Technically the headline was accurate. Seven children had died with covid in the first 12-month period covered, and ten in the second 12-month period, roughly a 140-percent increase. In fact, total deaths under 18 related to covid in North Carolina since the pandemic started: 31. Again, that's total. That barely registers statistically. But fear-mongering around covid was the acceptable position to take, and so that's what was being pushed by news agencies at all levels who depend on advertiser dollars and feel the pressure from government-backed harassment campaigns.

Celebrate Local!

National news is mostly a waste of time, excepting some entertainment value. The tactics adopted by large news organizations remain effective, however, and local state, county, and city news affiliates have adopted these methods, stoking fear and driving polarization.
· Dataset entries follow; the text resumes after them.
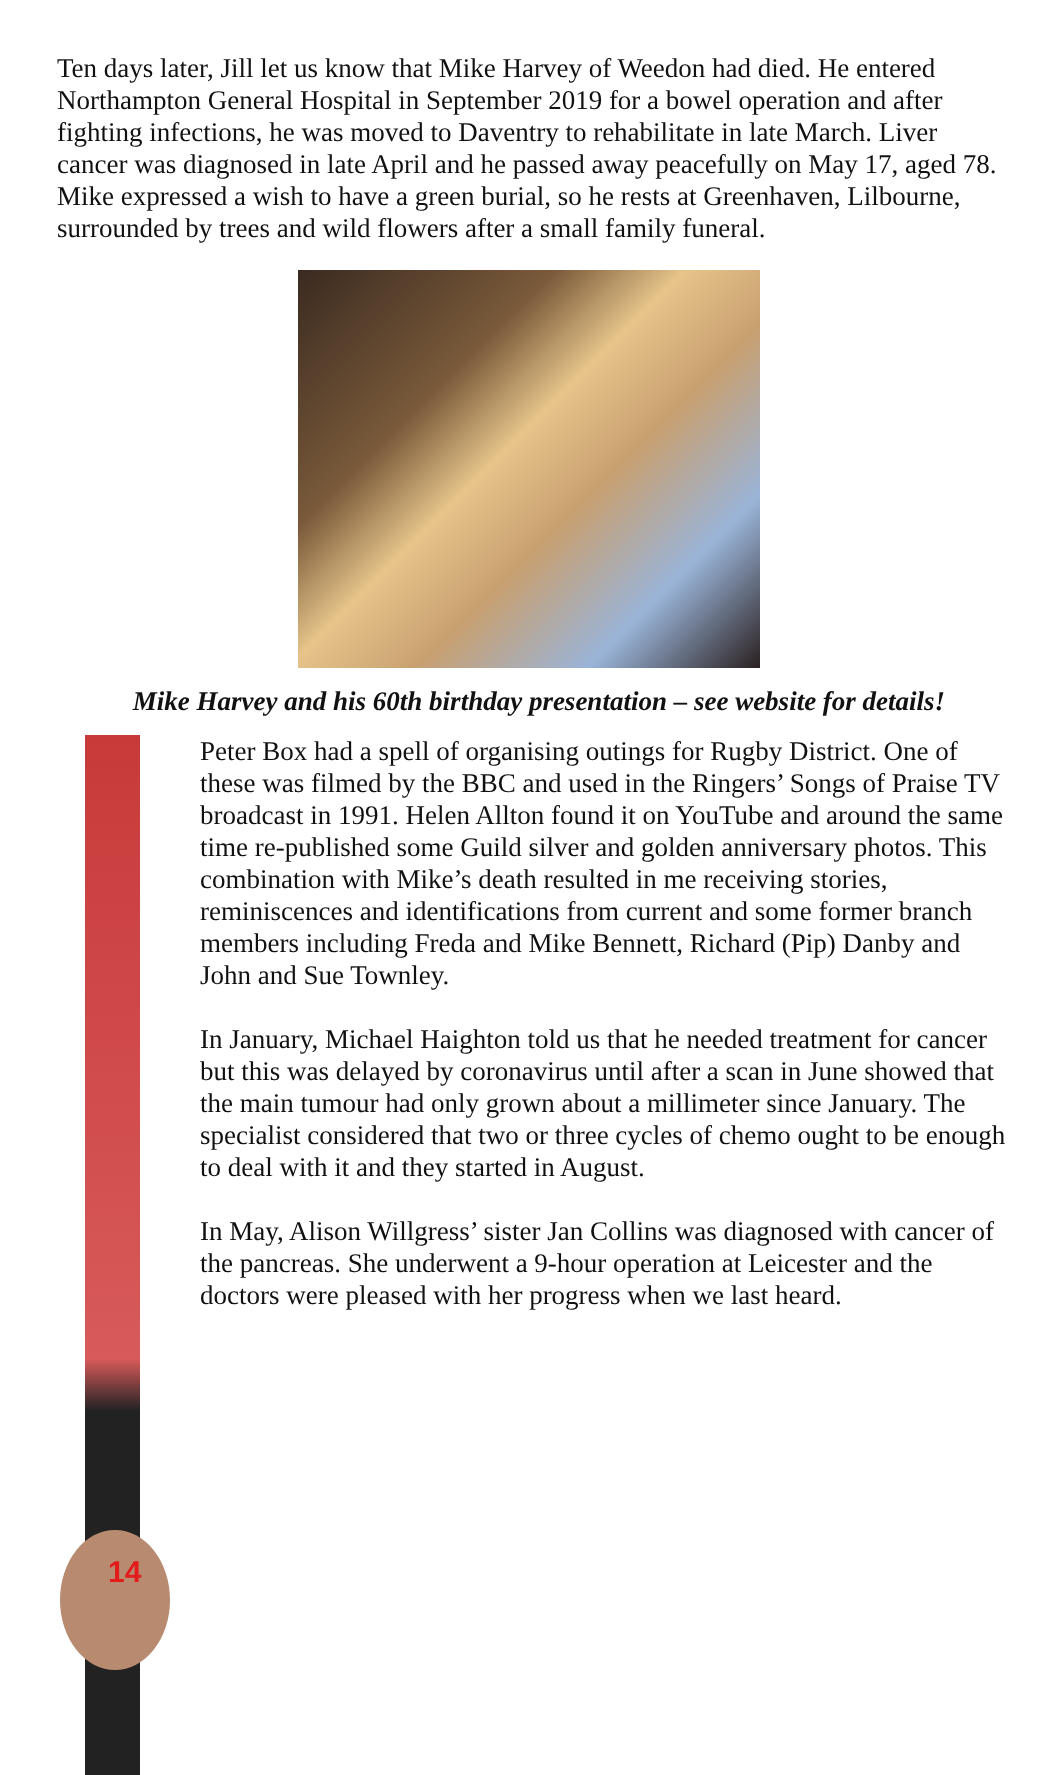Ten days later, Jill let us know that Mike Harvey of Weedon had died. He entered Northampton General Hospital in September 2019 for a bowel operation and after fighting infections, he was moved to Daventry to rehabilitate in late March. Liver cancer was diagnosed in late April and he passed away peacefully on May 17, aged 78. Mike expressed a wish to have a green burial, so he rests at Greenhaven, Lilbourne, surrounded by trees and wild flowers after a small family funeral.
Mike Harvey and his 60th birthday presentation – see website for details!
14
Peter Box had a spell of organising outings for Rugby District. One of these was filmed by the BBC and used in the Ringers’ Songs of Praise TV broadcast in 1991. Helen Allton found it on YouTube and around the same time re-published some Guild silver and golden anniversary photos. This combination with Mike’s death resulted in me receiving stories, reminiscences and identifications from current and some former branch members including Freda and Mike Bennett, Richard (Pip) Danby and John and Sue Townley.
In January, Michael Haighton told us that he needed treatment for cancer but this was delayed by coronavirus until after a scan in June showed that the main tumour had only grown about a millimeter since January. The specialist considered that two or three cycles of chemo ought to be enough to deal with it and they started in August.
In May, Alison Willgress’ sister Jan Collins was diagnosed with cancer of the pancreas. She underwent a 9-hour operation at Leicester and the doctors were pleased with her progress when we last heard.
The good news is that all we need to do is ignore the fear-mongering messaging. It really is that simple. Instead, use that time and energy to go make change where you can actually have a meaningful impact. In this newsletter, we have contributions from people like Joshua Glawson, who is looking for assistance in visiting designated social areas in cities around NC as a way to combat the ABC tyranny. Or Eric Rowell, who is holding local politicians' feet to the fire, demanding that they practice what they preach. Or our very own Phil Jacobson, who brings some common sense to the Ukraine war funding discussion.

We have so many places where volunteers can do wonderful things, help people, and make the world a better place. Turn off the news, and go to your next county affiliate meeting. I promise, you will be happy you did.